Bill Galston, former deputy domestic policy adviser to Clinton and now a professor at the University of Maryland, says of the scandal that “most people in Washington believe that most people in Washington are honorable and are trying to do the right thing. The basic thought is that to concede that this is normal and that everybody does it is to undermine a lifetime commitment to honorable public service.”
“Everybody doesn’t do it,” says Jerry Rafshoon, Jimmy Carter’s former communications director. “The president himself has said it was wrong.”
Pollster Garin, president of Peter Hart Research Associates, says that the disconnect is not unlike the difference between the way men and women view the scandal. Just as many men are angry that Clinton’s actions inspire the reaction “All men are like that,” Washingtonians can’t abide it that the rest of the country might think everyone here cheats and lies and abuses his subordinates the way the president has.
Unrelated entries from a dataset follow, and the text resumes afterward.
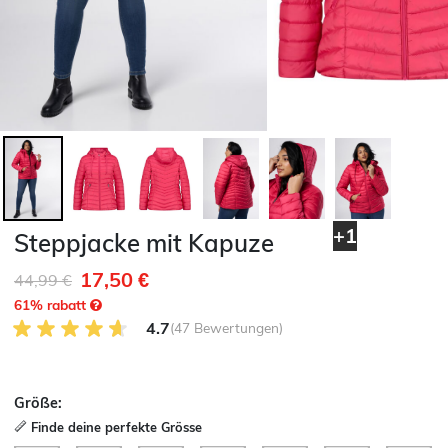
+1
Steppjacke mit Kapuze
17,50 €
Reduziert von
auf
44,99 €
61
% rabatt
4.7 von 5 Kundenrezensionen
4.7
(47 Bewertungen)
Größe:
Finde deine perfekte Grösse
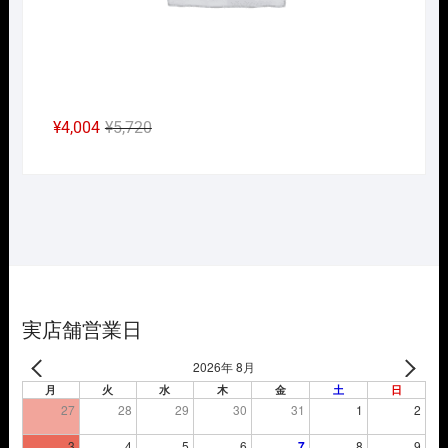
元
現
¥
4,004
¥
5,720
の
在
価
の
格
価
は
格
¥5,720
は
で
¥4,004
し
で
た。
す。
実店舗営業日
2026年 8月
月
火
水
木
金
土
日
27
28
29
30
31
1
2
3
4
5
6
7
8
9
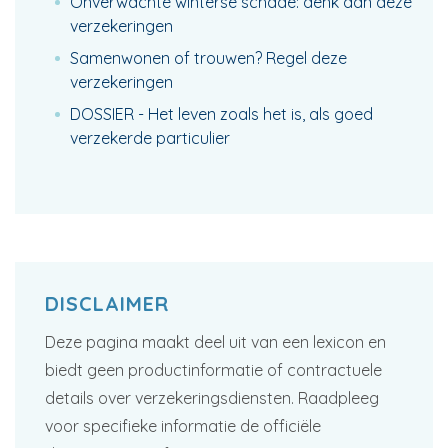
Onverwachte winterse schade: denk aan deze
verzekeringen
Samenwonen of trouwen? Regel deze
verzekeringen
DOSSIER - Het leven zoals het is, als goed
verzekerde particulier
DISCLAIMER
Deze pagina maakt deel uit van een lexicon en
biedt geen productinformatie of contractuele
details over verzekeringsdiensten. Raadpleeg
voor specifieke informatie de officiële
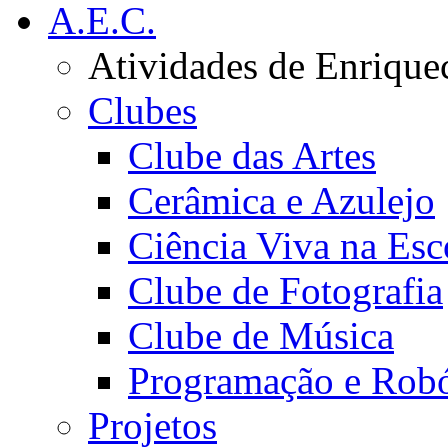
A.E.C.
Atividades de Enrique
Clubes
Clube das Artes
Cerâmica e Azulejo
Ciência Viva na Esc
Clube de Fotografia
Clube de Música
Programação e Robó
Projetos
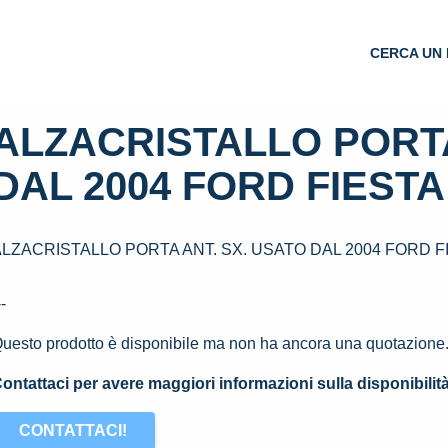
CERCA UN 
ALZACRISTALLO PORTA
DAL 2004 FORD FIESTA 
LZACRISTALLO PORTA ANT. SX. USATO DAL 2004 FORD FI
--
uesto prodotto è disponibile ma non ha ancora una quotazione
ontattaci per avere maggiori informazioni sulla disponibilit
CONTATTACI!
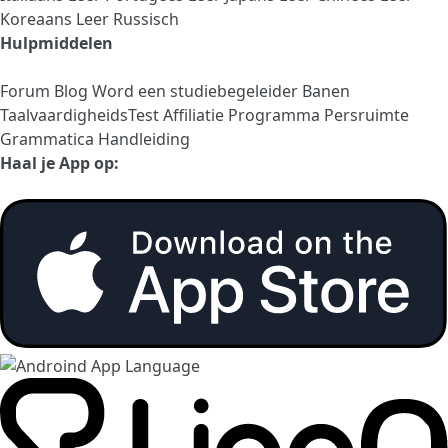
Koreaans
Leer Russisch
Hulpmiddelen
Forum
Blog
Word een studiebegeleider
Banen
TaalvaardigheidsTest
Affiliatie Programma
Persruimte
Grammatica Handleiding
Haal je App op:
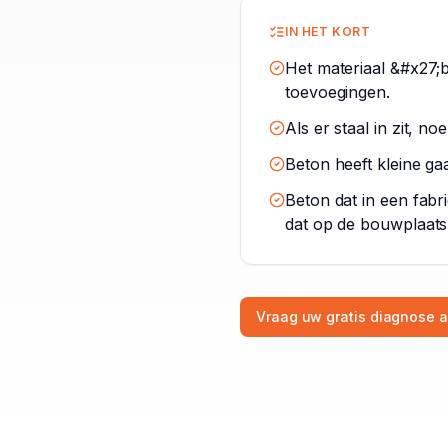
IN HET KORT
Het materiaal &#x27;
toevoegingen.
Als er staal in zit, 
Beton heeft kleine gaa
Beton dat in een fabr
dat op de bouwplaats
Vraag uw gratis diagnose 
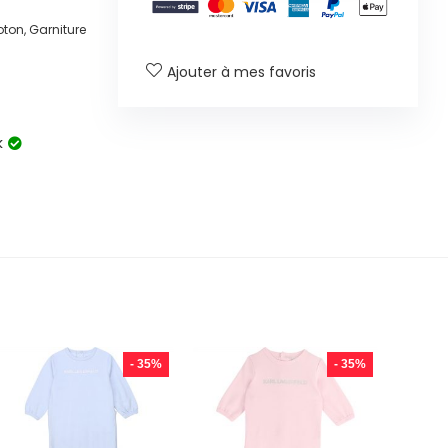
ton, Garniture
Ajouter à mes favoris
k
- 35%
- 35%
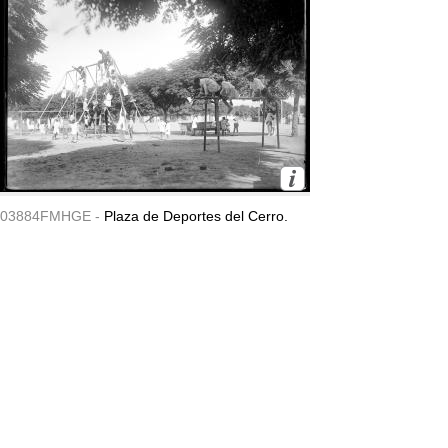
03884FMHGE -
Plaza de Deportes del Cerro.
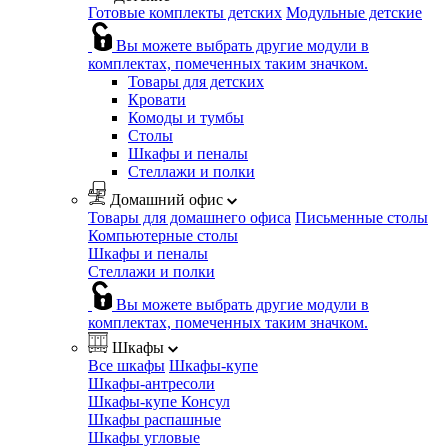
Готовые комплекты детских
Модульные детские
Вы можете выбрать другие модули в
комплектах, помеченных таким значком.
Товары для детских
Кровати
Комоды и тумбы
Столы
Шкафы и пеналы
Стеллажи и полки
Домашний офис
Товары для домашнего офиса
Письменные столы
Компьютерные столы
Шкафы и пеналы
Стеллажи и полки
Вы можете выбрать другие модули в
комплектах, помеченных таким значком.
Шкафы
Все шкафы
Шкафы-купе
Шкафы-антресоли
Шкафы-купе Консул
Шкафы распашные
Шкафы угловые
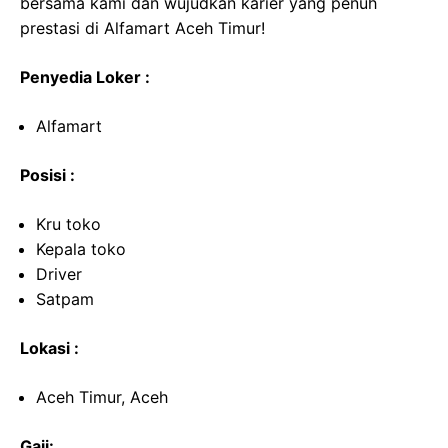
bersama kami dan wujudkan karier yang penuh
prestasi di Alfamart Aceh Timur!
Penyedia Loker :
Alfamart
Posisi :
Kru toko
Kepala toko
Driver
Satpam
Lokasi :
Aceh Timur, Aceh
Gaji:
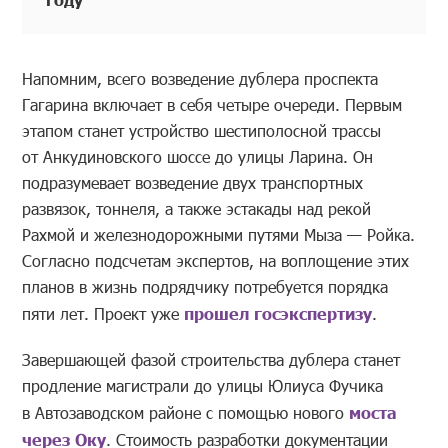
Напомним, всего возведение дублера проспекта
Гагарина включает в себя четыре очереди. Первым
этапом станет устройство шестиполосной трассы
от Анкудиновского шоссе до улицы Ларина. Он
подразумевает возведение двух транспортных
развязок, тоннеля, а также эстакады над рекой
Рахмой и железнодорожными путями Мыза — Ройка.
Согласно подсчетам экспертов, на воплощение этих
планов в жизнь подрядчику потребуется порядка
пяти лет. Проект уже
прошел госэкспертизу
.
Завершающей фазой строительства дублера станет
продление магистрали до улицы Юлиуса Фучика
в Автозаводском районе с помощью нового
моста
через Оку
. Стоимость разработки документации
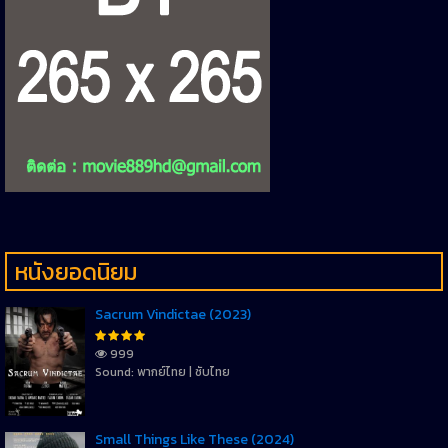
หนังยอดนิยม
Sacrum Vindictae (2023)
999
Sound: พากย์ไทย | ซับไทย
Small Things Like These (2024)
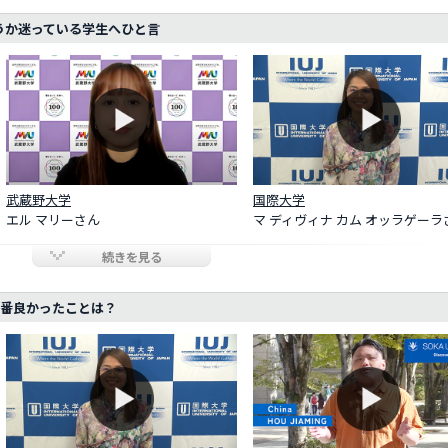
うか迷っている学生へひと言
武蔵野大学
国際大学
エル マリーさん
マ ディヴィナ カム オッラゲーラ
続きを見る
1番良かったことは？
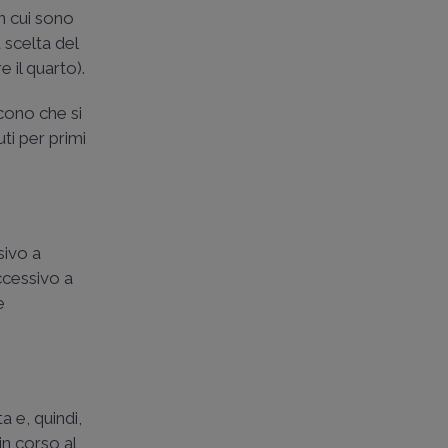
in cui sono
 scelta del
 il quarto).
scono che si
uti per primi
sivo a
ccessivo a
e
a e, quindi,
 in corso al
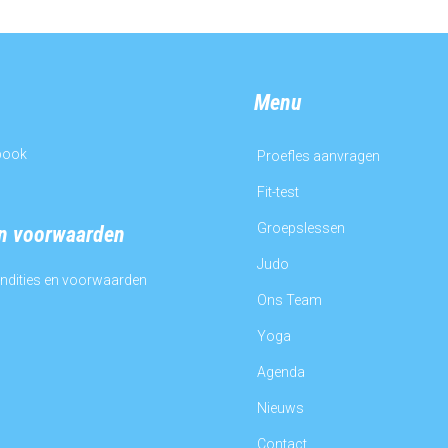
Menu
book
Proefles aanvragen
Fit-test
Groepslessen
en voorwaarden
Judo
ndities en voorwaarden
Ons Team
d
Yoga
Agenda
Nieuws
Contact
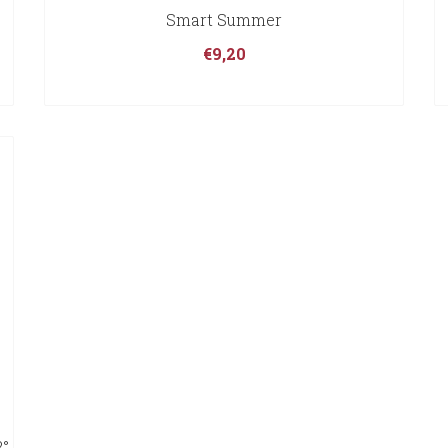
Smart Summer
€
9,20
2°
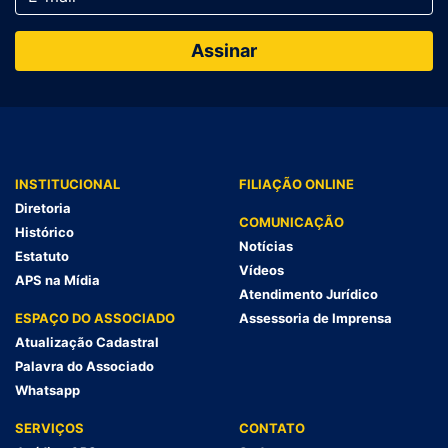
INSTITUCIONAL
FILIAÇÃO ONLINE
Diretoria
COMUNICAÇÃO
Histórico
Notícias
Estatuto
Vídeos
APS na Mídia
Atendimento Jurídico
ESPAÇO DO ASSOCIADO
Assessoria de Imprensa
Atualização Cadastral
Palavra do Associado
Whatsapp
SERVIÇOS
CONTATO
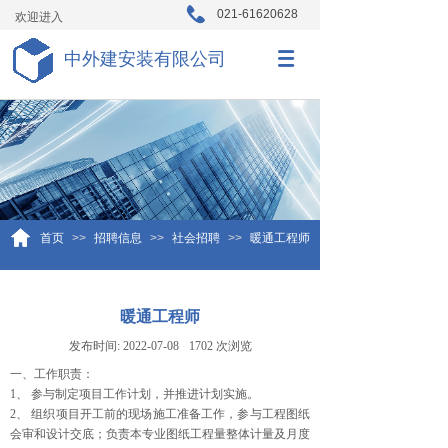
021-61620628
欢迎进入
中外建安装有限公司
首页
>>
招聘信息
>>
社会招聘
>>
暖通工程师
暖通工程师
发布时间:
2022-07-08
1702
次浏览
一、工作职责：
1、 参与制定项目工作计划，并推进计划实施。
2、 组织项目开工前的现场施工准备工作，参与工程图纸
会审和设计交底；负责本专业图纸工程量整体计量及月度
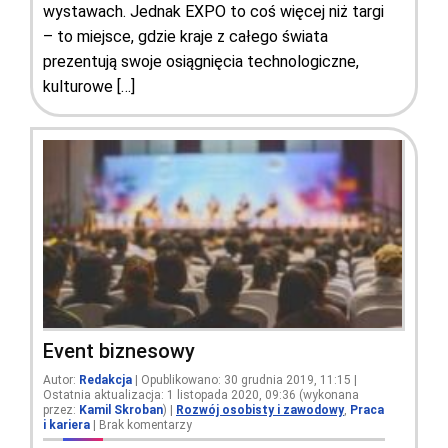
wystawach. Jednak EXPO to coś więcej niż targi
– to miejsce, gdzie kraje z całego świata
prezentują swoje osiągnięcia technologiczne,
kulturowe […]
Event biznesowy
Autor:
Redakcja
| Opublikowano: 30 grudnia 2019, 11:15 |
Ostatnia aktualizacja: 1 listopada 2020, 09:36 (wykonana
przez:
Kamil Skroban
)
|
Rozwój osobisty i zawodowy
,
Praca
i kariera
|
Brak komentarzy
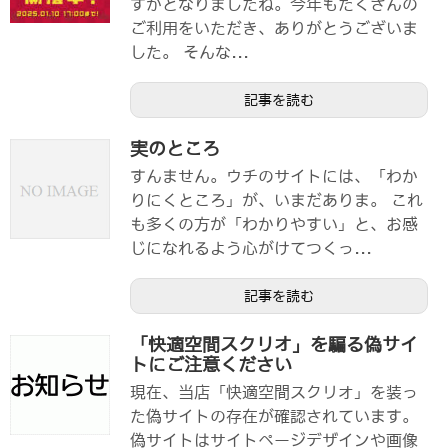
ずかとなりましたね。今年もたくさんの
ご利用をいただき、ありがとうございま
した。 そんな...
記事を読む
実のところ
すんません。ウチのサイトには、「わか
りにくところ」が、いまだありま。 これ
も多くの方が「わかりやすい」と、お感
じになれるよう心がけてつくっ...
記事を読む
「快適空間スクリオ」を騙る偽サイ
トにご注意ください
現在、当店「快適空間スクリオ」を装っ
た偽サイトの存在が確認されています。
偽サイトはサイトページデザインや画像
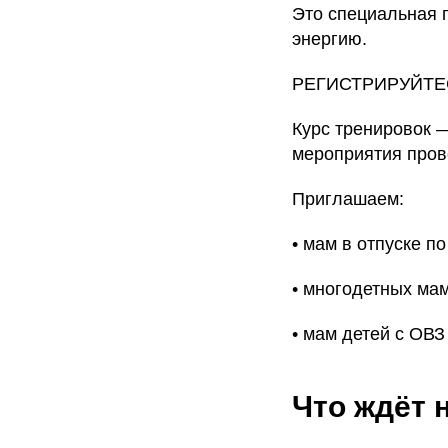
Это специальная п
энергию.
РЕГИСТРИРУЙТЕ
Курс тренировок —
мероприятия пров
Приглашаем:
• мам в отпуске по
• многодетных ма
• мам детей с ОВЗ
Что ждёт 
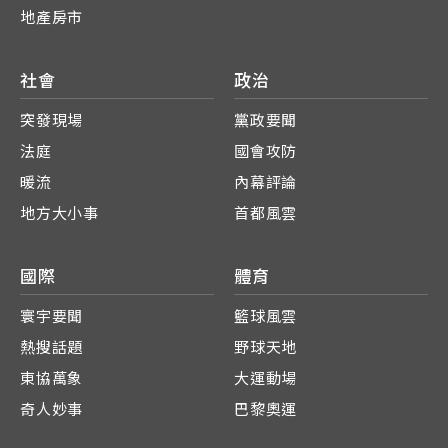
地產房市
社會
政治
突發現場
黨政要聞
法庭
國會攻防
暖流
內幕評論
地方大小事
首都風雲
國際
體育
寰宇要聞
籃球風雲
熱搜話題
野球天地
東協萬象
大運動場
奇人妙事
巴黎奧運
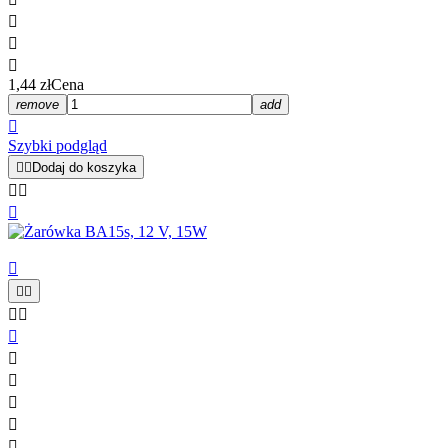



1,44 zł
Cena
remove
add

Szybki podgląd


Dodaj do koszyka














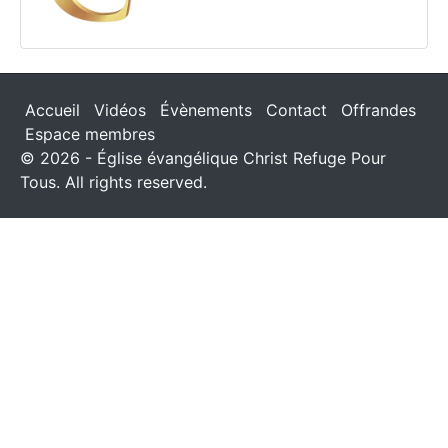
Accueil
Vidéos
Évènements
Contact
Offrandes
Espace membres
© 2026 - Église évangélique Christ Refuge Pour
Tous. All rights reserved.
“This is a community in all kinds of ways,” says ABC correspondent Cokie Roberts, whose parents both served in Congress. She is concerned that people outside Washington have a distorted view of those who live here. “The notion that we are some rarefied beings who breathe toxic air is ridiculous. . . . When something happens everybody gathers around. . . . It’s a community of good people involved in a worthwhile pursuit. We think being a worthwhile public servant or journalist matters.”
“This is our town,” says Sen. Joe Lieberman of Connecticut, the first Democrat to forcefully condemn the president’s behavior. “We spend our lives involved in talking about, dealing with, working in government. It has reminded everybody what matters to them. You are embarrassed about what Bill Clinton’s behavior says about the White House, the presidency, the government in general.”